To close the session, moderator Yi-wei Keng offered a tongue-in-cheek analogy to illustrate the precarious position of art: if a student wants to protest against their school today, they simply shave their head. The administration instantly registers that someone has shaved their head, even if nothing changes in school policy. The audience erupted in laughter, but the point hit home: art and theater might not directly solve systemic crises, but it remains a fiercely courageous act of articulation.
Bringing the focus back to Taiwan, Keng noted that while the post-Martial Law era brought hard-won freedom of speech, society simultaneously drifted into a highly partisan, camp-based matrix. Driven by algorithmic social media feeds, people have become conditioned toward rapid, binary, and extreme positioning.

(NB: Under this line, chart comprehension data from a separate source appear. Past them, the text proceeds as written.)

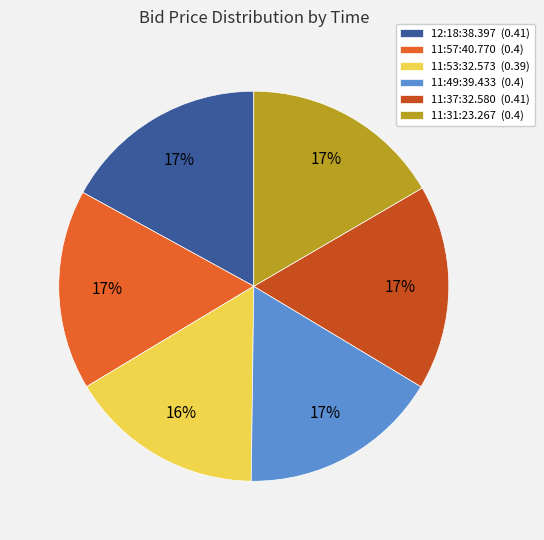

Which slice is the smallest?

11:53:32.573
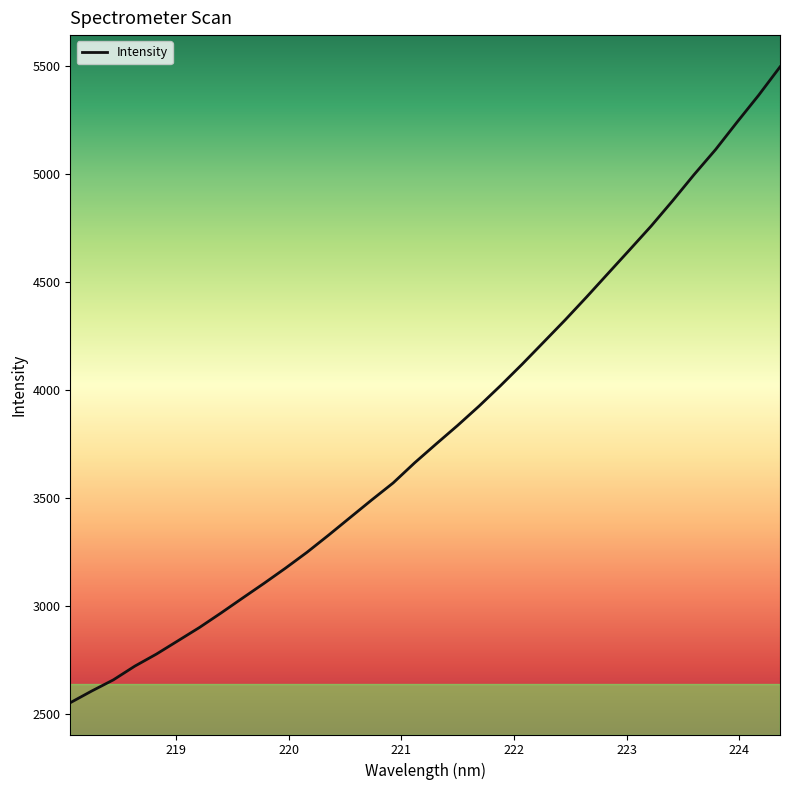

What is the minimum value shown in the chart?

2553.4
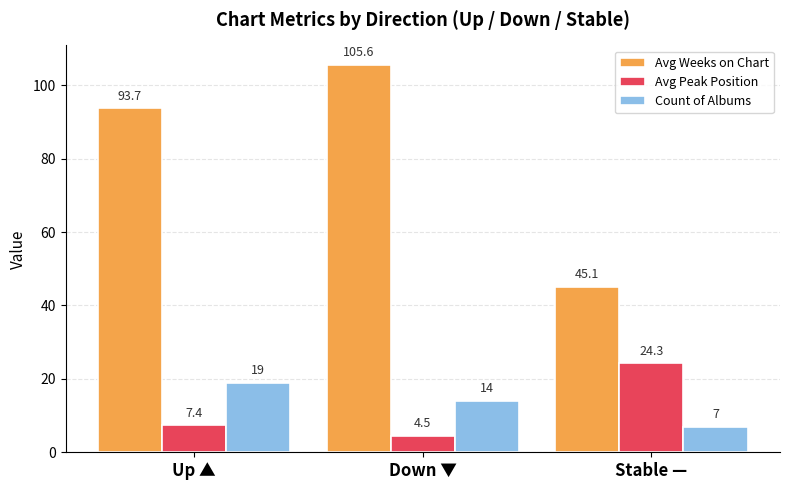

Does the chart contain stacked bars?

No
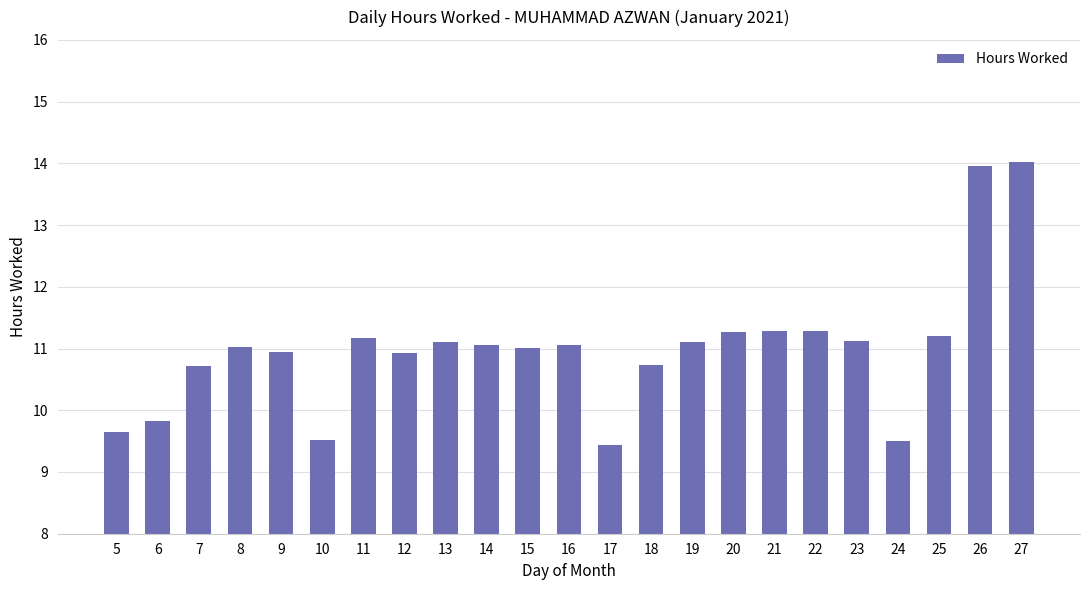

Are the bars grouped side by side (vs. stacked)?

No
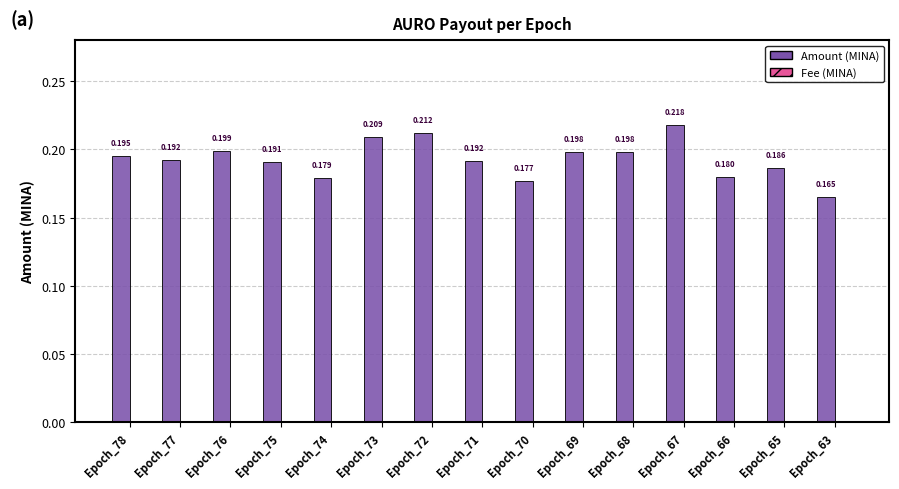

How many series are shown in this chart?

2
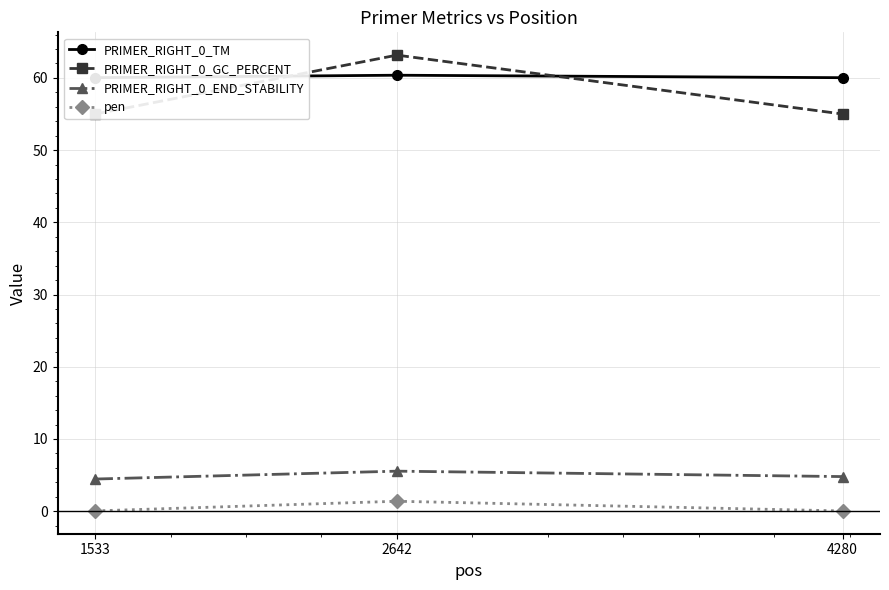

True or false: PRIMER_RIGHT_0_END_STABILITY has a value of 5.5 at 2642.

True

Theater, by contrast, offers a radical brick-and-mortar alternative. It is a physical sanctuary where individuals with hostile ideological stances must sit in the same room and endure the same duration of time together. This capacity to "co-experience time" is precisely why the stage remains indispensable in an information-saturated age that desperately needs to slow down, as Keng beautifully concluded:
"When AI, predictive algorithms, and social media feeds relentlessly drive the world toward faster, simplified judgments, human thought naturally flattens. Theater stands as one of the last remaining zones that actively permits complexity. It refuses to rush toward an easy resolution or sanitize systemic contradictions. This shared endurance of time and thought is increasingly impossible to find in daily life, and that’s what makes theater irreplaceable."